*** Opening Data supplied ***

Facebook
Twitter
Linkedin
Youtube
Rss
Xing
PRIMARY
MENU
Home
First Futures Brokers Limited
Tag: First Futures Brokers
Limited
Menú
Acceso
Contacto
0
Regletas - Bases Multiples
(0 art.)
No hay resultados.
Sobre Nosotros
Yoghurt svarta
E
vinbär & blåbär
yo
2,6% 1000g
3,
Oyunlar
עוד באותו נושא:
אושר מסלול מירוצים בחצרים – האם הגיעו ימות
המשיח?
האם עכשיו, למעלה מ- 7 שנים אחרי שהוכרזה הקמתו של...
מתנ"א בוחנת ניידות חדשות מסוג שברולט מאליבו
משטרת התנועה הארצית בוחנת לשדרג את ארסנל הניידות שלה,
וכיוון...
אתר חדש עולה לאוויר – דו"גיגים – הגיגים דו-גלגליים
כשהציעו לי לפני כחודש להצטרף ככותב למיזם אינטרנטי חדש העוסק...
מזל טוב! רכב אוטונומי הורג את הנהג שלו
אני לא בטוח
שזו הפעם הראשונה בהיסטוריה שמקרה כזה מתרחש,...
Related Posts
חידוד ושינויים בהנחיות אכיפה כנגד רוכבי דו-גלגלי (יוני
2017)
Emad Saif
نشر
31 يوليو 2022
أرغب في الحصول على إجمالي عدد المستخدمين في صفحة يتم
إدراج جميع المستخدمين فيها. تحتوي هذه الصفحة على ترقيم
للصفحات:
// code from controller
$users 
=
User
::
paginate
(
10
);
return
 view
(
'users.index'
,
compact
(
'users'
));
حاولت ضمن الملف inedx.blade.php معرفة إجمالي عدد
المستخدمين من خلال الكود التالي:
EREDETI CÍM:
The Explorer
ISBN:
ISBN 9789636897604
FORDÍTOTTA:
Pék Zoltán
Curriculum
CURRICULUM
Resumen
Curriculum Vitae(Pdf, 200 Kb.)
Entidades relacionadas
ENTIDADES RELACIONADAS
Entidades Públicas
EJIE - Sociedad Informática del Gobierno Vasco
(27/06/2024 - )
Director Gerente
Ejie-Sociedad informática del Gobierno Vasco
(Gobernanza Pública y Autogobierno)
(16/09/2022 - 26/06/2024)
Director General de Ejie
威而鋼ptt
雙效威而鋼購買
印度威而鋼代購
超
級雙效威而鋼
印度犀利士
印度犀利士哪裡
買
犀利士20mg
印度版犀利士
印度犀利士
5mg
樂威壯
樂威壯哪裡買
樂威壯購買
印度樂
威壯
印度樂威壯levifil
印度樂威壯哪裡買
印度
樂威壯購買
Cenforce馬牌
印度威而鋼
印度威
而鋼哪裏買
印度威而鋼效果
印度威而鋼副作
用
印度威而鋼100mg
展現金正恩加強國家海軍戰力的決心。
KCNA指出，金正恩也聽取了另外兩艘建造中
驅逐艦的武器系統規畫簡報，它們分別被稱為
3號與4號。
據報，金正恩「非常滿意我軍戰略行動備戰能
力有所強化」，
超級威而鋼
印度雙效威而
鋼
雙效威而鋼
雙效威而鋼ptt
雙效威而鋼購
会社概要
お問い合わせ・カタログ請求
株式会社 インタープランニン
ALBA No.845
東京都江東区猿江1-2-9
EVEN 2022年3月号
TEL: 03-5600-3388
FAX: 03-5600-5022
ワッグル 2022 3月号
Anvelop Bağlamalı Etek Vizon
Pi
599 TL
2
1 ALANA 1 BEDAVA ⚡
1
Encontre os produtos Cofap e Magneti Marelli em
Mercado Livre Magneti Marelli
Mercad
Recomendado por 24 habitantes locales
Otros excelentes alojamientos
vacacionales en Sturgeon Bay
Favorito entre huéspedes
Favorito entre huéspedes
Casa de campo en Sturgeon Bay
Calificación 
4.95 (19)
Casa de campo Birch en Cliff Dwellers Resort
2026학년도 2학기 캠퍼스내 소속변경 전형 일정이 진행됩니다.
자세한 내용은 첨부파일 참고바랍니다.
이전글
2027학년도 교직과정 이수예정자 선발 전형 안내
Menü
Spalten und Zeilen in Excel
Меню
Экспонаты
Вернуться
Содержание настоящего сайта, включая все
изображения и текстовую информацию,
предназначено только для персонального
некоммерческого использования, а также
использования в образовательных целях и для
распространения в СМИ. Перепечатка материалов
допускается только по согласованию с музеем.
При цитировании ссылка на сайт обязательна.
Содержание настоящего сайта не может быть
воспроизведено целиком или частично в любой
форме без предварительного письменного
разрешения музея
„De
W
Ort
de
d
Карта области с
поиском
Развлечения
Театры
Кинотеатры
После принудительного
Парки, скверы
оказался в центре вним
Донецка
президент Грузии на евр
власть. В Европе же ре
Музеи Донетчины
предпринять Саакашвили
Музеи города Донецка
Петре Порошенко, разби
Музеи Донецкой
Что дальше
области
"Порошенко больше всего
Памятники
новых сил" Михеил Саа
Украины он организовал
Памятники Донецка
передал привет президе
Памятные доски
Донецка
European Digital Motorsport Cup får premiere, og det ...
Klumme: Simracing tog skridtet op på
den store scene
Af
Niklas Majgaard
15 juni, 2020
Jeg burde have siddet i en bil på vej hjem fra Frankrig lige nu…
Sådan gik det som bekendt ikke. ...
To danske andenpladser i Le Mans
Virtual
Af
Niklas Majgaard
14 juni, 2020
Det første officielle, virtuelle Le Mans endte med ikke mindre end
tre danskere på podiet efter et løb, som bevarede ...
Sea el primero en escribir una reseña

*** Closing Data supplied ***

Exercise details
Write out all of the material again, switching every "Niklas Majgaard" to "Niklas M." and leaving everything else unchanged.

Exercise answer
Facebook
Twitter
Linkedin
Youtube
Rss
Xing
PRIMARY
MENU
Home
First Futures Brokers Limited
Tag: First Futures Brokers
Limited
Menú
Acceso
Contacto
0
Regletas - Bases Multiples
(0 art.)
No hay resultados.
Sobre Nosotros
Yoghurt svarta
E
vinbär & blåbär
yo
2,6% 1000g
3,
Oyunlar
עוד באותו נושא:
אושר מסלול מירוצים בחצרים – האם הגיעו ימות
המשיח?
האם עכשיו, למעלה מ- 7 שנים אחרי שהוכרזה הקמתו של...
מתנ"א בוחנת ניידות חדשות מסוג שברולט מאליבו
משטרת התנועה הארצית בוחנת לשדרג את ארסנל הניידות שלה,
וכיוון...
אתר חדש עולה לאוויר – דו"גיגים – הגיגים דו-גלגליים
כשהציעו לי לפני כחודש להצטרף ככותב למיזם אינטרנטי חדש העוסק...
מזל טוב! רכב אוטונומי הורג את הנהג שלו
אני לא בטוח
שזו הפעם הראשונה בהיסטוריה שמקרה כזה מתרחש,...
Related Posts
חידוד ושינויים בהנחיות אכיפה כנגד רוכבי דו-גלגלי (יוני
2017)
Emad Saif
نشر
31 يوليو 2022
أرغب في الحصول على إجمالي عدد المستخدمين في صفحة يتم
إدراج جميع المستخدمين فيها. تحتوي هذه الصفحة على ترقيم
للصفحات:
// code from controller
$users 
=
User
::
paginate
(
10
);
return
 view
(
'users.index'
,
compact
(
'users'
));
حاولت ضمن الملف inedx.blade.php معرفة إجمالي عدد
المستخدمين من خلال الكود التالي:
EREDETI CÍM:
The Explorer
ISBN:
ISBN 9789636897604
FORDÍTOTTA:
Pék Zoltán
Curriculum
CURRICULUM
Resumen
Curriculum Vitae(Pdf, 200 Kb.)
Entidades relacionadas
ENTIDADES RELACIONADAS
Entidades Públicas
EJIE - Sociedad Informática del Gobierno Vasco
(27/06/2024 - )
Director Gerente
Ejie-Sociedad informática del Gobierno Vasco
(Gobernanza Pública y Autogobierno)
(16/09/2022 - 26/06/2024)
Director General de Ejie
威而鋼ptt
雙效威而鋼購買
印度威而鋼代購
超
級雙效威而鋼
印度犀利士
印度犀利士哪裡
買
犀利士20mg
印度版犀利士
印度犀利士
5mg
樂威壯
樂威壯哪裡買
樂威壯購買
印度樂
威壯
印度樂威壯levifil
印度樂威壯哪裡買
印度
樂威壯購買
Cenforce馬牌
印度威而鋼
印度威
而鋼哪裏買
印度威而鋼效果
印度威而鋼副作
用
印度威而鋼100mg
展現金正恩加強國家海軍戰力的決心。
KCNA指出，金正恩也聽取了另外兩艘建造中
驅逐艦的武器系統規畫簡報，它們分別被稱為
3號與4號。
據報，金正恩「非常滿意我軍戰略行動備戰能
力有所強化」，
超級威而鋼
印度雙效威而
鋼
雙效威而鋼
雙效威而鋼ptt
雙效威而鋼購
会社概要
お問い合わせ・カタログ請求
株式会社 インタープランニン
ALBA No.845
東京都江東区猿江1-2-9
EVEN 2022年3月号
TEL: 03-5600-3388
FAX: 03-5600-5022
ワッグル 2022 3月号
Anvelop Bağlamalı Etek Vizon
Pi
599 TL
2
1 ALANA 1 BEDAVA ⚡
1
Encontre os produtos Cofap e Magneti Marelli em
Mercado Livre Magneti Marelli
Mercad
Recomendado por 24 habitantes locales
Otros excelentes alojamientos
vacacionales en Sturgeon Bay
Favorito entre huéspedes
Favorito entre huéspedes
Casa de campo en Sturgeon Bay
Calificación 
4.95 (19)
Casa de campo Birch en Cliff Dwellers Resort
2026학년도 2학기 캠퍼스내 소속변경 전형 일정이 진행됩니다.
자세한 내용은 첨부파일 참고바랍니다.
이전글
2027학년도 교직과정 이수예정자 선발 전형 안내
Menü
Spalten und Zeilen in Excel
Меню
Экспонаты
Вернуться
Содержание настоящего сайта, включая все
изображения и текстовую информацию,
предназначено только для персонального
некоммерческого использования, а также
использования в образовательных целях и для
распространения в СМИ. Перепечатка материалов
допускается только по согласованию с музеем.
При цитировании ссылка на сайт обязательна.
Содержание настоящего сайта не может быть
воспроизведено целиком или частично в любой
форме без предварительного письменного
разрешения музея
„De
W
Ort
de
d
Карта области с
поиском
Развлечения
Театры
Кинотеатры
После принудительного
Парки, скверы
оказался в центре вним
Донецка
президент Грузии на евр
власть. В Европе же ре
Музеи Донетчины
предпринять Саакашвили
Музеи города Донецка
Петре Порошенко, разби
Музеи Донецкой
Что дальше
области
"Порошенко больше всего
Памятники
новых сил" Михеил Саа
Украины он организовал
Памятники Донецка
передал привет президе
Памятные доски
Донецка
European Digital Motorsport Cup får premiere, og det ...
Klumme: Simracing tog skridtet op på
den store scene
Af
Niklas M.
15 juni, 2020
Jeg burde have siddet i en bil på vej hjem fra Frankrig lige nu…
Sådan gik det som bekendt ikke. ...
To danske andenpladser i Le Mans
Virtual
Af
Niklas M.
14 juni, 2020
Det første officielle, virtuelle Le Mans endte med ikke mindre end
tre danskere på podiet efter et løb, som bevarede ...
Sea el primero en escribir una reseña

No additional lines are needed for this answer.